Le premier ministre de cette province, Brad Wall, allié naturel de Stephen Harper, était farouchement opposé à cette transaction, qu'il juge contraire aux intérêts de la Saskatchewan et du pays. M. Wall était prêt à contester la décision d'Ottawa devant les tribunaux si M. Clement y avait donné le feu vert.

«Le gouvernement fédéral est conscient de la valeur intrinsèque de l'industrie de la potasse pour le Canada et pour la population. Je dois évaluer l'offre d'achat en fonction de la Loi sur les investissements et de la politique économique en vigueur au pays», a dit M. Clement durant un point de presse, 90 minutes après la fermeture des marchés.

Le ministre, qui n'a pas répondu aux questions des journalistes, a dit avoir consulté toutes les parties intéressées pour prendre sa décision, y compris le gouvernement de la Saskatchewan et les dirigeants de BHP.

Craignant la réaction des investisseurs étrangers, M. Clement a ajouté: «Le Canada est et continuera d'être une nation commerçante qui favorise le libre marché. (...) Notre gouvernement a éliminé les tracasseries administratives et nous avons les taux d'imposition des sociétés les plus bas des pays du G7. Mais le Canada doit prendre les bonnes décisions lorsque les enjeux sont difficiles. Certaines décisions ne peuvent être prises qu'une seule fois, et elles sont sans retour.»

Fait rare

Depuis la création de la Loi sur les investissements, il y a 25 ans, c'est la deuxième fois seulement que le gouvernement fédéral l'invoque pour bloquer une transaction jugée contraire aux intérêts du pays. La première fois, c'était en 2008, et c'était aussi le gouvernement Harper: il avait empêché l'américaine Alliant Techsystems d'acheter la MacDonald Detwiller & Associates, de Vancouver, pour des raisons de sécurité nationale.

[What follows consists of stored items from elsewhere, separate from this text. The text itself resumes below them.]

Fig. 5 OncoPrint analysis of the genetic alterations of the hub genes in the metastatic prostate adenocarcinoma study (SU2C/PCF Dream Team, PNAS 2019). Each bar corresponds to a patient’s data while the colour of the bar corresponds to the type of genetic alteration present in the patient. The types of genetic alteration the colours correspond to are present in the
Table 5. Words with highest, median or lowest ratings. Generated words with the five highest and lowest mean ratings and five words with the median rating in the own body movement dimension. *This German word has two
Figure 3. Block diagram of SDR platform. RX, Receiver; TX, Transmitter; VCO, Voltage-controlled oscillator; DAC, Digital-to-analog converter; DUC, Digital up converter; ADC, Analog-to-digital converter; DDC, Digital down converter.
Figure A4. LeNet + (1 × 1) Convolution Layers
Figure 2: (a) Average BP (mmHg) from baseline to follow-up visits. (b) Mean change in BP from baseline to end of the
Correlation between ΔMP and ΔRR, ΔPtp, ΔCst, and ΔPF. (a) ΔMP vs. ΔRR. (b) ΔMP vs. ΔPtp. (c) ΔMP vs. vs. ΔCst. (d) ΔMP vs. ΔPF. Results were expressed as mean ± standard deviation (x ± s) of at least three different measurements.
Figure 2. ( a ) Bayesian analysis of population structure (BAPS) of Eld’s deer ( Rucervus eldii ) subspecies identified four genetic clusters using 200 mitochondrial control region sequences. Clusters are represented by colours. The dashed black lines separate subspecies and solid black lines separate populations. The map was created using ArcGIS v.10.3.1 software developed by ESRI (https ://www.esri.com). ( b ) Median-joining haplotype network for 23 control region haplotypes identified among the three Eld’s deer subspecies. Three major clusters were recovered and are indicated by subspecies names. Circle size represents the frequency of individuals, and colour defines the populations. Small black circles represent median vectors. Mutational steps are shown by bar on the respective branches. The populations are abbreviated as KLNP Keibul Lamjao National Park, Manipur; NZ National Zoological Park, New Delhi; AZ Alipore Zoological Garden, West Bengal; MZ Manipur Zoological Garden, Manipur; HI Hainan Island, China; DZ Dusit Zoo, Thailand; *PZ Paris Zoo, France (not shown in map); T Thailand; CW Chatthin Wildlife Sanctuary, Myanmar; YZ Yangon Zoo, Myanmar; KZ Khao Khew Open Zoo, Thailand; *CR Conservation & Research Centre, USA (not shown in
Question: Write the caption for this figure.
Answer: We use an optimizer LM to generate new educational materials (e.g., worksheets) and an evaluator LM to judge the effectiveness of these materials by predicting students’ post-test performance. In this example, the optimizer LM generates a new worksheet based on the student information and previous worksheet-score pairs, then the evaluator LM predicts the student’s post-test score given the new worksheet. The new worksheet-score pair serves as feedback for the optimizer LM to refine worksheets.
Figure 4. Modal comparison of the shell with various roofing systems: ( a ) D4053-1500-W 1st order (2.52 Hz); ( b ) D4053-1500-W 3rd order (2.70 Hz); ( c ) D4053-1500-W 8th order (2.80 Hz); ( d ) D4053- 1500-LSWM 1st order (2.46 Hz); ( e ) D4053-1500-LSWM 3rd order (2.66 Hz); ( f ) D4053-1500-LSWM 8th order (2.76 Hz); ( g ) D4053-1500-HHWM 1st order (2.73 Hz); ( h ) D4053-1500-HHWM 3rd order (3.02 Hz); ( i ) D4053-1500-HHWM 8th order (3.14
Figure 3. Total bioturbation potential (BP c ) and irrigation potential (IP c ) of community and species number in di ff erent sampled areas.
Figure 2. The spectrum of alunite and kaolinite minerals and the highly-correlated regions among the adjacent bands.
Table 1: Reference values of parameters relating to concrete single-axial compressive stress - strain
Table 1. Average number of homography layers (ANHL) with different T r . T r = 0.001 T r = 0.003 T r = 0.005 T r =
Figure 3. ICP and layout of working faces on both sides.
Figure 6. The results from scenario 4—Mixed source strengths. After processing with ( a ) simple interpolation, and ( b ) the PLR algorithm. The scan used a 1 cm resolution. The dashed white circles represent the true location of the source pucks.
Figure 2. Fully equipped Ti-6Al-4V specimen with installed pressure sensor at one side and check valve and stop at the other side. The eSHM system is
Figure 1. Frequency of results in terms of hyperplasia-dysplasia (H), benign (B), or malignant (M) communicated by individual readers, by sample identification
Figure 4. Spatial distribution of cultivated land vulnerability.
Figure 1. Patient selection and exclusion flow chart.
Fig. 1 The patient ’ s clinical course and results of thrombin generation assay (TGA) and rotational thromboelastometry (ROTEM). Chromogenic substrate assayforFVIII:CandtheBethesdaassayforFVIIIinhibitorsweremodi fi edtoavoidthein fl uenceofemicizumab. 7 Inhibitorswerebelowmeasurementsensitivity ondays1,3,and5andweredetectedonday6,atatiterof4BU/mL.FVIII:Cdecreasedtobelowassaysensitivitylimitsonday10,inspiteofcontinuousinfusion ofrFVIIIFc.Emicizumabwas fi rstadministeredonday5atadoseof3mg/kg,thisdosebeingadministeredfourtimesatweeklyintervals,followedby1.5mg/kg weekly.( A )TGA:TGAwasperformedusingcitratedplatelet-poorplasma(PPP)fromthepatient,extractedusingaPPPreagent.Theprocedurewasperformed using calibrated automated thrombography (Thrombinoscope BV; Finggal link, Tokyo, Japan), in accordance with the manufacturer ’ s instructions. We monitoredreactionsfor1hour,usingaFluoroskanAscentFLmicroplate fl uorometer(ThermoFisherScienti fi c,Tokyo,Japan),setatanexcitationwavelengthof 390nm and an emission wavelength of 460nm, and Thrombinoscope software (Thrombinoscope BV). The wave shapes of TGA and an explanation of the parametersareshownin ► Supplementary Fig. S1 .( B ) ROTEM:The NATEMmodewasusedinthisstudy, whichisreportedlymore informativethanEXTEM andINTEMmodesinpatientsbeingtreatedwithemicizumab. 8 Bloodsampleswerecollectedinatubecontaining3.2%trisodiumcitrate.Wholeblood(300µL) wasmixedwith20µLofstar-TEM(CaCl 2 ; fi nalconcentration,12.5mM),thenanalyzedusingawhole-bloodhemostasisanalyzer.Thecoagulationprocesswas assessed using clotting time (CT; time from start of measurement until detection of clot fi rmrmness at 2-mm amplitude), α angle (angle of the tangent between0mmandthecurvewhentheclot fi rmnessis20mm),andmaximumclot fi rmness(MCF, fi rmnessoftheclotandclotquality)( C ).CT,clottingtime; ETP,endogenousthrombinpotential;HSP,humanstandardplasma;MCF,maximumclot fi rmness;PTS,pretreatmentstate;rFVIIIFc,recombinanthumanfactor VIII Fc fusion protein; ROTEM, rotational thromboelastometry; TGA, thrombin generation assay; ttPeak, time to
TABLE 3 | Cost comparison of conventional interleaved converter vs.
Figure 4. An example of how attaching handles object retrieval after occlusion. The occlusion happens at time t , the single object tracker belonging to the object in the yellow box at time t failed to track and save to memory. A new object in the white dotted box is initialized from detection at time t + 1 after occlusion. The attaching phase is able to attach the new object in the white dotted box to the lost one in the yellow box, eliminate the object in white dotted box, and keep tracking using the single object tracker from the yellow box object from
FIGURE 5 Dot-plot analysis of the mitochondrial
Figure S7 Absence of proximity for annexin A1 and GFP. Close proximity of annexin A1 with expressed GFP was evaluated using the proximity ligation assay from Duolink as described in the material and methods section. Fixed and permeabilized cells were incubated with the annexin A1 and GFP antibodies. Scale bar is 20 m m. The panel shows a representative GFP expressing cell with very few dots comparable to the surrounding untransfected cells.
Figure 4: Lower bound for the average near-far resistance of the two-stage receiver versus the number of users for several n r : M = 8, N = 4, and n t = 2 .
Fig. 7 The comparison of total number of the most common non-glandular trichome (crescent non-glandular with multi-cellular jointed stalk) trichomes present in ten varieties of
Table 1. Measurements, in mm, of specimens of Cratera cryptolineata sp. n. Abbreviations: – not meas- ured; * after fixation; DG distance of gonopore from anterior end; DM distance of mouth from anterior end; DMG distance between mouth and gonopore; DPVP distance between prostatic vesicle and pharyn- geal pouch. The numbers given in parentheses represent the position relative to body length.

Le premier ministre de la Saskatchewan a poussé un soupir de soulagement en apprenant mercredi soir la décision du ministre Clement. «Le gouvernement fédéral a pris la bonne décision pour notre province», a affirmé Brad Wall.

Il a rappelé que 53% des réserves de potasse au monde se trouvent en Saskatchewan et que cette ressource naturelle, nécessaire pour la fabrication d'engrais, deviendra de plus en plus précieuse à mesure que changent les habitudes alimentaires dans les pays émergents comme la Chine et l'Inde.

Le chef du Parti libéral, Michael Ignatieff, qui talonne le gouvernement Harper depuis des semaines sur cette question, a dit espérer que la décision du ministre de l'Industrie soit définitive: «Il reste encore 30 jours. Nous croyons que la porte doit être fermée à double tour sur cette transaction.»

«C'est une victoire pour les gens de la Saskatchewan», a quant à lui déclaré le chef du Nouveau Parti démocratique, Jack Layton, qui entend maintenir la pression pour que la décision ne change pas.

Les chefs des gouvernements du Québec, de l'Alberta et du Manitoba avaient aussi fait part de leur opposition à cette transaction.

BHP Billiton était prête à verser à verser 38 milliards de dollars américains aux actionnaires de PotashCorp.